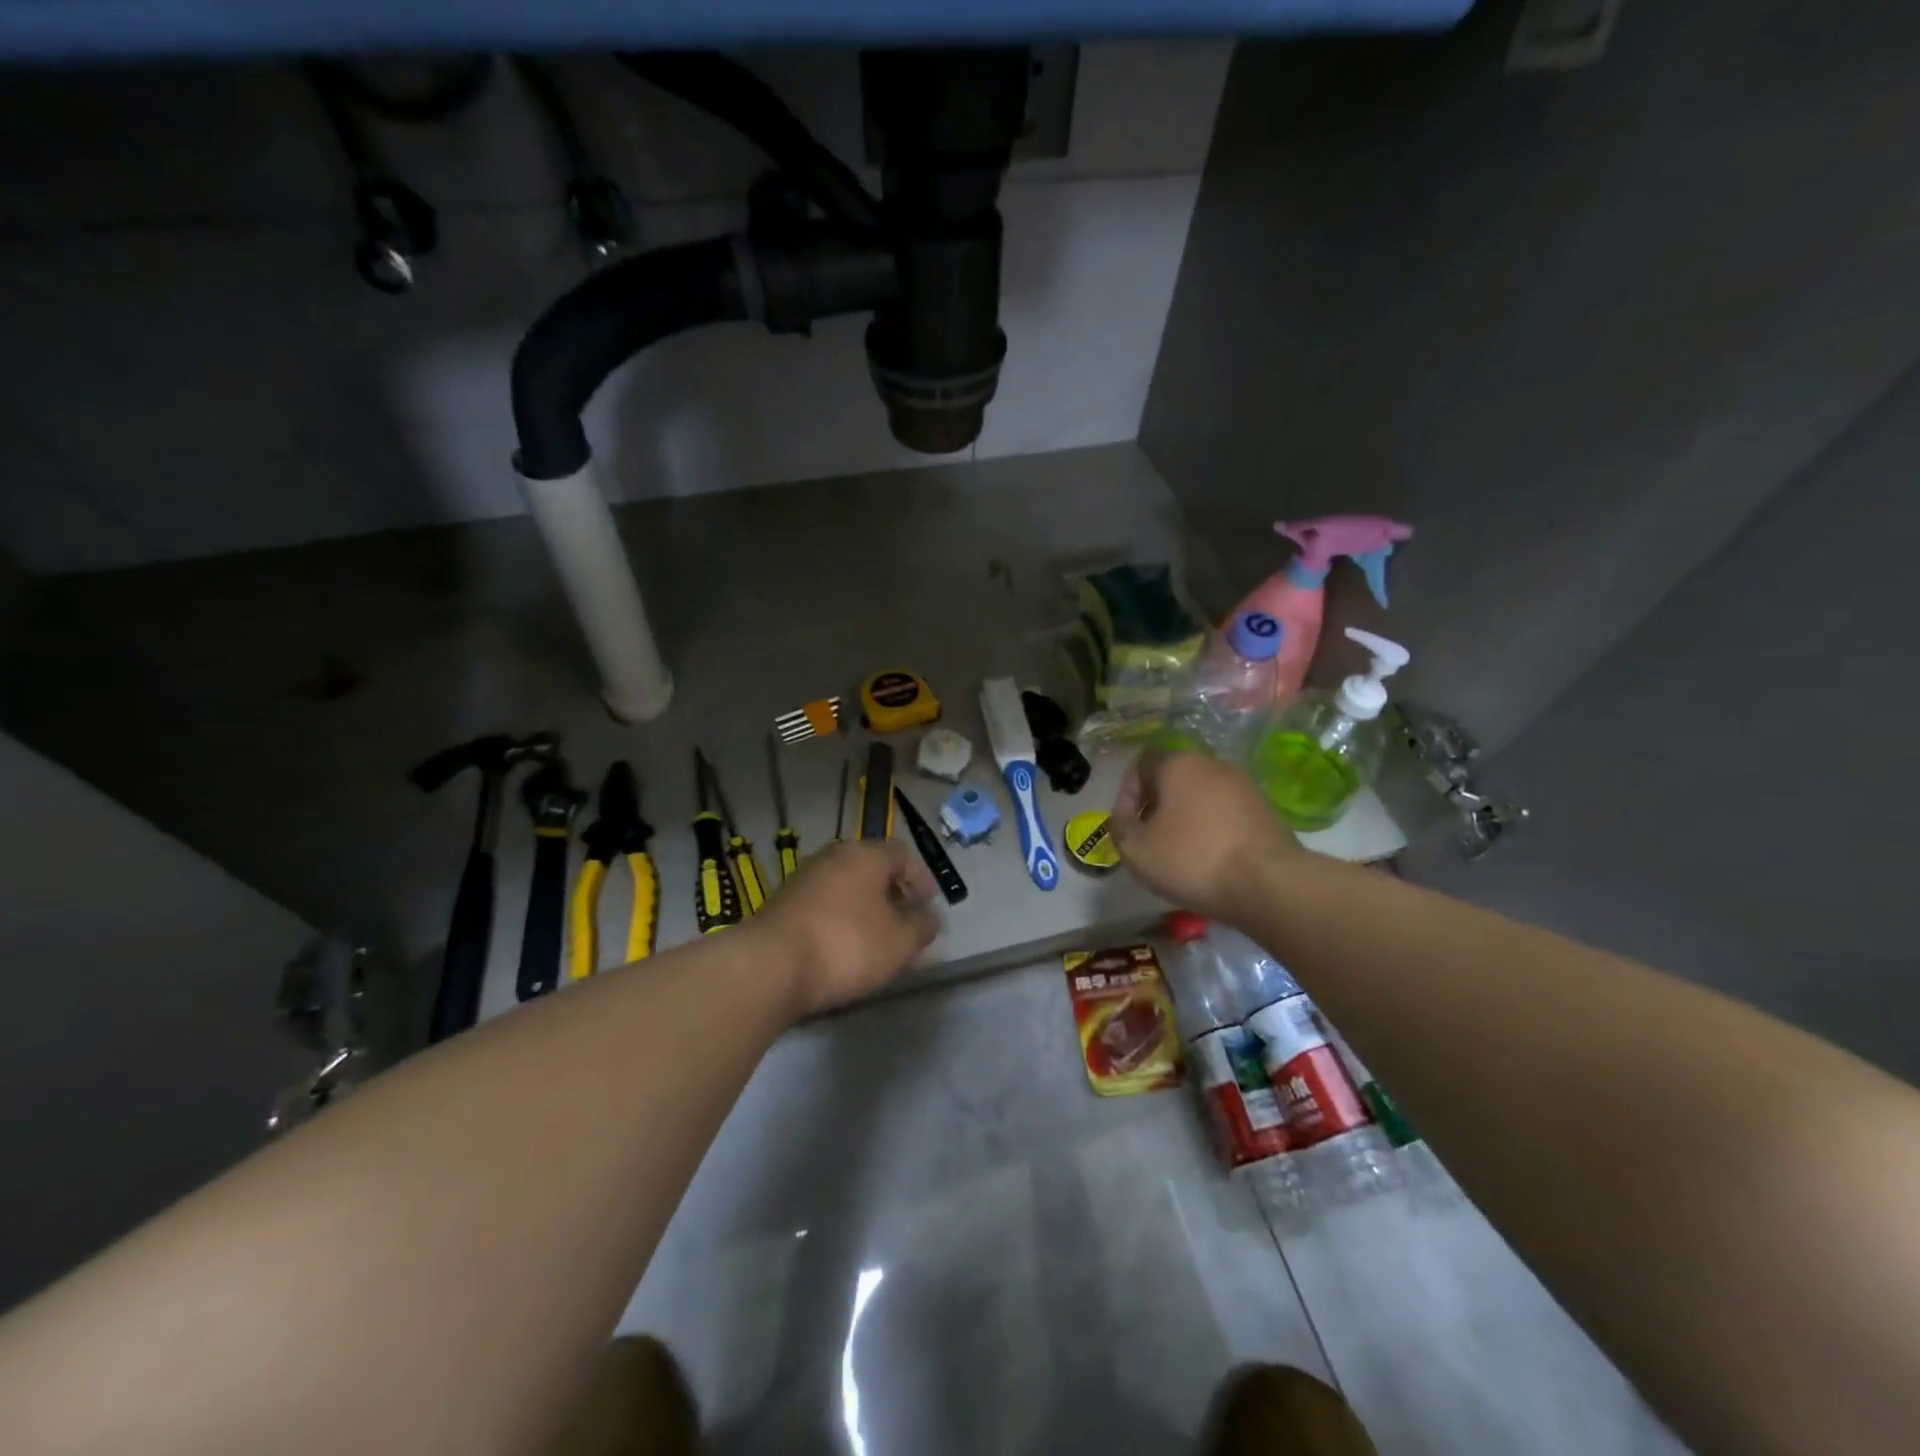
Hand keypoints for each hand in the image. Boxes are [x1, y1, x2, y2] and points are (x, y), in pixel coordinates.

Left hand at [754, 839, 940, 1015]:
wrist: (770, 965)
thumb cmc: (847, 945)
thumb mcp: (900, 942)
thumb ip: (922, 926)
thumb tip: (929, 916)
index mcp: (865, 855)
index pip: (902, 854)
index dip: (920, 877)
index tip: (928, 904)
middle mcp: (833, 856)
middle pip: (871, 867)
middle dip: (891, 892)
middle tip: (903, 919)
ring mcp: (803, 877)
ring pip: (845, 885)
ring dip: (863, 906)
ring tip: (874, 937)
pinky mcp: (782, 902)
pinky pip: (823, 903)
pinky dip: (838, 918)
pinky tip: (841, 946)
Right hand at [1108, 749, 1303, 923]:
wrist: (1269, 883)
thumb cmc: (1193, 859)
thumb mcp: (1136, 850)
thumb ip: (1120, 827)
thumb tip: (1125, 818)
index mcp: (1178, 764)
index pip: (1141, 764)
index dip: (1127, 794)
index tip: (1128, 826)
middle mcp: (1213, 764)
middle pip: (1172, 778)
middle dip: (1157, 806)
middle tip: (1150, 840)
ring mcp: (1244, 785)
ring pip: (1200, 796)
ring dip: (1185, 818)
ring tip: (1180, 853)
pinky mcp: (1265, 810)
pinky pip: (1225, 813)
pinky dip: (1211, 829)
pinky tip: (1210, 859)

------------

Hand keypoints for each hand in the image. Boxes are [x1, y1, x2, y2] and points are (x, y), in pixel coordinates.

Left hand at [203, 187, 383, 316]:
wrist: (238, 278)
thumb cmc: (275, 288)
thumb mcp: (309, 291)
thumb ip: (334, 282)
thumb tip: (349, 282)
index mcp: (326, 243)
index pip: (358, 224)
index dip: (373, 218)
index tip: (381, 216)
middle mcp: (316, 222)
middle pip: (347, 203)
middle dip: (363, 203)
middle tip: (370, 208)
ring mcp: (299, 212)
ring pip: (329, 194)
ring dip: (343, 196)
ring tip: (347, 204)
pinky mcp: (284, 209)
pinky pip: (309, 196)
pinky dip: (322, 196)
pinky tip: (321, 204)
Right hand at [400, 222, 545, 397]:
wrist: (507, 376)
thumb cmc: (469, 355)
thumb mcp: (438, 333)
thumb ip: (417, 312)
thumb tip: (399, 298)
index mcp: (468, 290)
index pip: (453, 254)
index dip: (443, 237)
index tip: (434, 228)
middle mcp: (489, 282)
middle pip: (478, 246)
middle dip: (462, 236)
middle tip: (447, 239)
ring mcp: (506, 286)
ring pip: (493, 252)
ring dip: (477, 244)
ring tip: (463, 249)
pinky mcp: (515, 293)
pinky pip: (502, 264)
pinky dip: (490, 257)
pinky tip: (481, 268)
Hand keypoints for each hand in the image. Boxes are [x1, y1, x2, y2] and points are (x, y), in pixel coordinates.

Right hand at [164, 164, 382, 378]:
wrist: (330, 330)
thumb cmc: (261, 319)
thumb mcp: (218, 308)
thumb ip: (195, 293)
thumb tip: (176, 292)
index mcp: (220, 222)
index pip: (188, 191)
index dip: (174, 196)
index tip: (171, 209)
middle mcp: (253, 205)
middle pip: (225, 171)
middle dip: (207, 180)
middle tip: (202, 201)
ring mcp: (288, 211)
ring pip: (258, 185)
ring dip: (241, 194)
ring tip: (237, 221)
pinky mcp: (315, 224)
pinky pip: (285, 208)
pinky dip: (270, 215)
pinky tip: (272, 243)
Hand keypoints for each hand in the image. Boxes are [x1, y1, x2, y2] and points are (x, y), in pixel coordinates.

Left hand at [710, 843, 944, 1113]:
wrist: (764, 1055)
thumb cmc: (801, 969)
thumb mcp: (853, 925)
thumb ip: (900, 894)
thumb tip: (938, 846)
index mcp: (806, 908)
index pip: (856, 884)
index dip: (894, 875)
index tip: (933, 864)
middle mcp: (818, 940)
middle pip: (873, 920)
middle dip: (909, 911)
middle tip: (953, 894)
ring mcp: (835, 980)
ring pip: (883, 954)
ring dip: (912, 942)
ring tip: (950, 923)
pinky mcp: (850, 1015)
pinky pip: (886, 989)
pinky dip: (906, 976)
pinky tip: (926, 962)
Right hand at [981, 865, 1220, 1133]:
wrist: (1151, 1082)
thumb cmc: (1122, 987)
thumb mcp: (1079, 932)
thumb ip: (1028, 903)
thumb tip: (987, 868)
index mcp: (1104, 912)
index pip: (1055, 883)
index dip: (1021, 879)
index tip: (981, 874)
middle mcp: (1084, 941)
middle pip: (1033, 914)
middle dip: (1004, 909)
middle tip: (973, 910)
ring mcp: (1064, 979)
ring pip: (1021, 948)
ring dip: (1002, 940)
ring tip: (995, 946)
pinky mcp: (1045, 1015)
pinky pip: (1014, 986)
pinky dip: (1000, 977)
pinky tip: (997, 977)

------------

* TRY IT
Could you retype exactly the lines above, starting at the line that contains "pinky tip: (481, 268)" and ending at the line that contains "middle pip: (225, 171)", and nothing more?

* REPLY
pinky tip: (481, 268)
Hand keypoints for each hand in the image. Boxes are [x1, y1, x2, y2] and points are (x, y), in pixel coordinates.

Right hand at [164, 164, 382, 378]:
wrist: (330, 330)
thumb cmc: (261, 319)
thumb mcp: (218, 308)
thumb ip: (195, 293)
thumb tip: (176, 292)
index mcp: (220, 222)
index pip: (188, 191)
index dip: (174, 196)
index tip: (171, 209)
middle mcp: (253, 205)
middle pip: (225, 171)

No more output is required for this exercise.